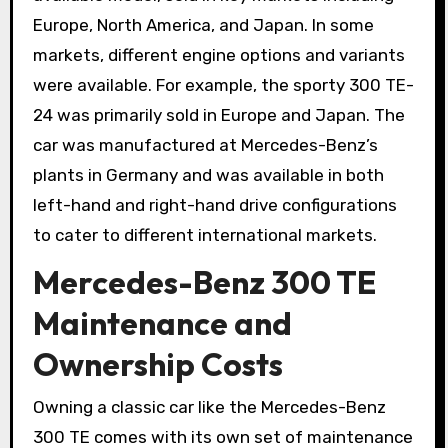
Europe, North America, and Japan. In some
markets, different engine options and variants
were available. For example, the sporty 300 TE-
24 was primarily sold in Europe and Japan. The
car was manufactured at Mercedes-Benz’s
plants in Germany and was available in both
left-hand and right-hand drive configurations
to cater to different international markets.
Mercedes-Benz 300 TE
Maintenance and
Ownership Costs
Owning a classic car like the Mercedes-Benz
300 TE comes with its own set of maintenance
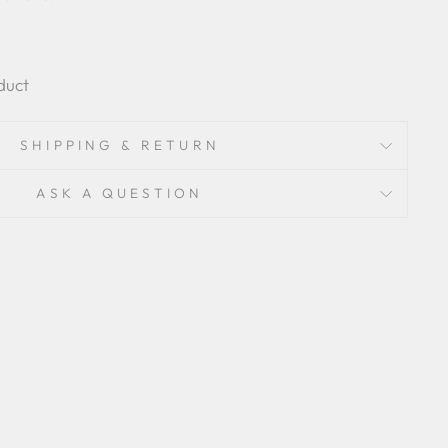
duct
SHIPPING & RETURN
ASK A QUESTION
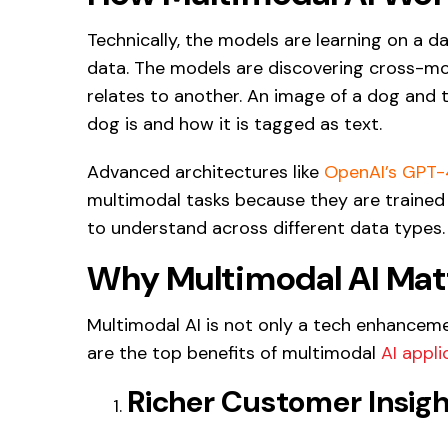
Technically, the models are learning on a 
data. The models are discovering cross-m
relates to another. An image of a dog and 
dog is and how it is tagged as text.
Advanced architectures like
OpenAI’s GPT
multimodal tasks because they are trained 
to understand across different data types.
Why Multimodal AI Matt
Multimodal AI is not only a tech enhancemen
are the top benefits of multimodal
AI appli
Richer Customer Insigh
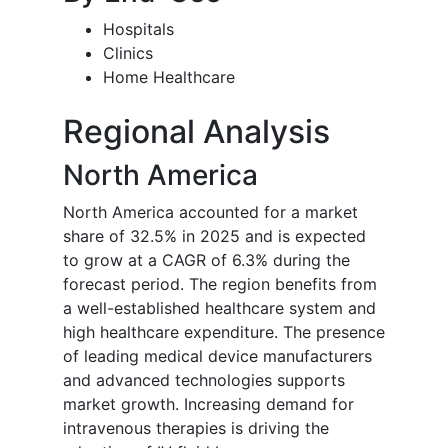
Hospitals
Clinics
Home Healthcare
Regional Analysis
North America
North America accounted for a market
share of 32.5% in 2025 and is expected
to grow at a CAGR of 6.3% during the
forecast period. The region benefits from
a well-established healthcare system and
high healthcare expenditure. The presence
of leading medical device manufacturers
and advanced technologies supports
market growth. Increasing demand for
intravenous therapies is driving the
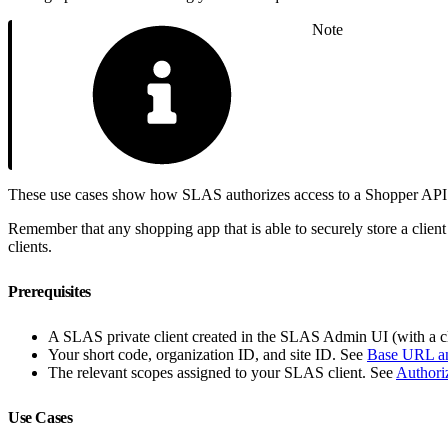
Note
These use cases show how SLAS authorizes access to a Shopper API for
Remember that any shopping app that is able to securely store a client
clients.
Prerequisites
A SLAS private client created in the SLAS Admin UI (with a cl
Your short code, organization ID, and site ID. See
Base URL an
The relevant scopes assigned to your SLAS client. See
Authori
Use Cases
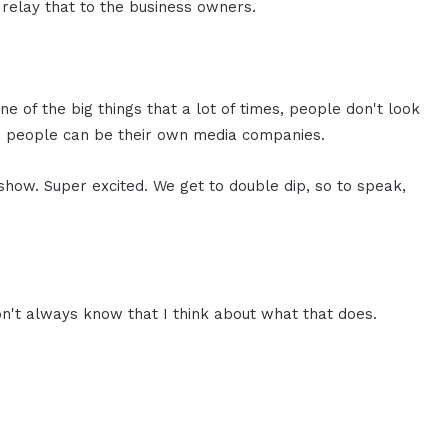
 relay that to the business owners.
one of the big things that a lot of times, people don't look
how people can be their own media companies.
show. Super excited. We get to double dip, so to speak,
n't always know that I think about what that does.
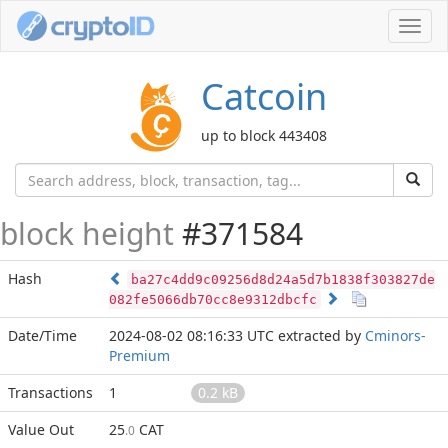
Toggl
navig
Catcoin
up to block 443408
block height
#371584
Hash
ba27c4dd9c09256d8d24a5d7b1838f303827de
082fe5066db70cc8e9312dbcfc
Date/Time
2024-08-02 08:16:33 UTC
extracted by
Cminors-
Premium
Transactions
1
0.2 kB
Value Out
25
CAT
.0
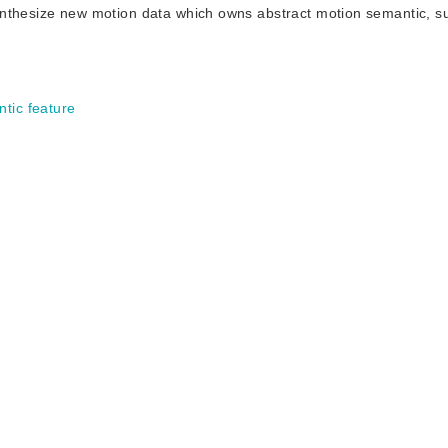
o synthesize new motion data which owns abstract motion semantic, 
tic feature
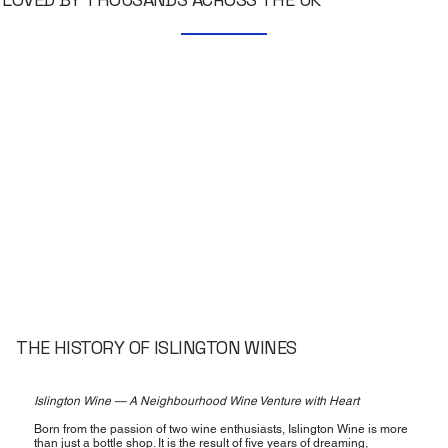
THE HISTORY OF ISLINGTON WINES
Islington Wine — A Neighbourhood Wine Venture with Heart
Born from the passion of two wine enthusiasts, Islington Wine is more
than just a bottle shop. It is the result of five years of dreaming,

○ ○ ○ ○ ○

:: TASK ::
Set down the text of every row above line by line, with no changes, and leave out the pictures.

:: RESULT OF THE EXERCISE ::
Europe, North America, and Japan. In some
markets, different engine options and variants
were available. For example, the sporty 300 TE-
24 was primarily sold in Europe and Japan. The
car was manufactured at Mercedes-Benz’s
plants in Germany and was available in both
left-hand and right-hand drive configurations
to cater to different international markets.
Mercedes-Benz 300 TE
Maintenance and
Ownership Costs
Owning a classic car like the Mercedes-Benz
300 TE comes with its own set of maintenance
duct
SHIPPING & RETURN
ASK A QUESTION
Technically, the models are learning on a 
data. The models are discovering cross-m
relates to another. An image of a dog and 
dog is and how it is tagged as text.
Advanced architectures like
OpenAI’s GPT
multimodal tasks because they are trained 
to understand across different data types.
Why Multimodal AI Matt
Multimodal AI is not only a tech enhancemen
are the top benefits of multimodal
AI appli
Richer Customer Insigh
Hospitals
Clinics
Home Healthcare
Regional Analysis
North America
North America accounted for a market
share of 32.5% in 2025 and is expected
to grow at a CAGR of 6.3% during the
forecast period. The region benefits from
a well-established healthcare system and
high healthcare expenditure. The presence
of leading medical device manufacturers
and advanced technologies supports
market growth. Increasing demand for
intravenous therapies is driving the
Note
These use cases show how SLAS authorizes access to a Shopper API for
Remember that any shopping app that is able to securely store a client
clients.
Prerequisites
A SLAS private client created in the SLAS Admin UI (with a cl
Your short code, organization ID, and site ID. See
Base URL an
The relevant scopes assigned to your SLAS client. See
Authori
Use Cases
 relay that to the business owners.
one of the big things that a lot of times, people don't look
how people can be their own media companies.
show. Super excited. We get to double dip, so to speak,
n't always know that I think about what that does.
Toggl
navig
Catcoin
up to block 443408
block height
#371584
Hash
ba27c4dd9c09256d8d24a5d7b1838f303827de
082fe5066db70cc8e9312dbcfc
Date/Time
2024-08-02 08:16:33 UTC
extracted by
Cminors-
Premium
Transactions
1
0.2 kB
Value Out
25
CAT
.0
o synthesize new motion data which owns abstract motion semantic, 
tic feature
THE HISTORY OF ISLINGTON WINES
Islington Wine — A Neighbourhood Wine Venture with Heart
Born from the passion of two wine enthusiasts, Islington Wine is more
than just a bottle shop. It is the result of five years of dreaming,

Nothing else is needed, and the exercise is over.